- _Exercise requirements_
Please print every record below exactly as it reads.

- _Entries supplied_

------

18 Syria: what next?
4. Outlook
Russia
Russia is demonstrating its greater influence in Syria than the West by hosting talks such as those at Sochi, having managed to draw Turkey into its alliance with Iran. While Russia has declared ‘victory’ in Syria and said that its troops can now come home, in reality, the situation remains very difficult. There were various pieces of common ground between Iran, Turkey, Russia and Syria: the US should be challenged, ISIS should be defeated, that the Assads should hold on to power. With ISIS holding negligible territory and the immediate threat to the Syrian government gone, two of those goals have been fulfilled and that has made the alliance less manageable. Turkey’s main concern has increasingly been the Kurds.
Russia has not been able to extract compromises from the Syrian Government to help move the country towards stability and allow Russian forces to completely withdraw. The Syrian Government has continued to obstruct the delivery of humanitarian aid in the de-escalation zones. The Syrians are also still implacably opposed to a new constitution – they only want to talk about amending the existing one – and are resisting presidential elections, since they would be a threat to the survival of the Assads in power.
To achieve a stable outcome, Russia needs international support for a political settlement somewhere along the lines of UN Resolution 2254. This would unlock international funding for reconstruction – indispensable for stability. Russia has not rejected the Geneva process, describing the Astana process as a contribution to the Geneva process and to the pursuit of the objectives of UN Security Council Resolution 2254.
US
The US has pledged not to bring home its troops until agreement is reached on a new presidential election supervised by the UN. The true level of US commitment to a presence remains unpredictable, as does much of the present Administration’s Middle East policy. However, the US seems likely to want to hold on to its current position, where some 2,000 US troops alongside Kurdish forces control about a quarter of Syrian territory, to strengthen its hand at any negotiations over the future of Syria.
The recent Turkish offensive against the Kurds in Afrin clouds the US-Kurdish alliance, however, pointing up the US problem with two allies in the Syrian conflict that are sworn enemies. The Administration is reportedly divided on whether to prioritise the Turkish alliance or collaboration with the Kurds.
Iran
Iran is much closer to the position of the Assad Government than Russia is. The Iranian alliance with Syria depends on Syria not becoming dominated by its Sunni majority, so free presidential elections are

------

- _Answer to the problem_
18 Syria: what next?
4. Outlook
Russia
Russia is demonstrating its greater influence in Syria than the West by hosting talks such as those at Sochi, having managed to draw Turkey into its alliance with Iran. While Russia has declared ‘victory’ in Syria and said that its troops can now come home, in reality, the situation remains very difficult. There were various pieces of common ground between Iran, Turkey, Russia and Syria: the US should be challenged, ISIS should be defeated, that the Assads should hold on to power. With ISIS holding negligible territory and the immediate threat to the Syrian government gone, two of those goals have been fulfilled and that has made the alliance less manageable. Turkey’s main concern has increasingly been the Kurds.
Russia has not been able to extract compromises from the Syrian Government to help move the country towards stability and allow Russian forces to completely withdraw. The Syrian Government has continued to obstruct the delivery of humanitarian aid in the de-escalation zones. The Syrians are also still implacably opposed to a new constitution – they only want to talk about amending the existing one – and are resisting presidential elections, since they would be a threat to the survival of the Assads in power.
To achieve a stable outcome, Russia needs international support for a political settlement somewhere along the lines of UN Resolution 2254. This would unlock international funding for reconstruction – indispensable for stability. Russia has not rejected the Geneva process, describing the Astana process as a contribution to the Geneva process and to the pursuit of the objectives of UN Security Council Resolution 2254.
US
The US has pledged not to bring home its troops until agreement is reached on a new presidential election supervised by the UN. The true level of US commitment to a presence remains unpredictable, as does much of the present Administration’s Middle East policy. However, the US seems likely to want to hold on to its current position, where some 2,000 US troops alongside Kurdish forces control about a quarter of Syrian territory, to strengthen its hand at any negotiations over the future of Syria.
The recent Turkish offensive against the Kurds in Afrin clouds the US-Kurdish alliance, however, pointing up the US problem with two allies in the Syrian conflict that are sworn enemies. The Administration is reportedly divided on whether to prioritise the Turkish alliance or collaboration with the Kurds.
Iran
Iran is much closer to the position of the Assad Government than Russia is. The Iranian alliance with Syria depends on Syria not becoming dominated by its Sunni majority, so free presidential elections are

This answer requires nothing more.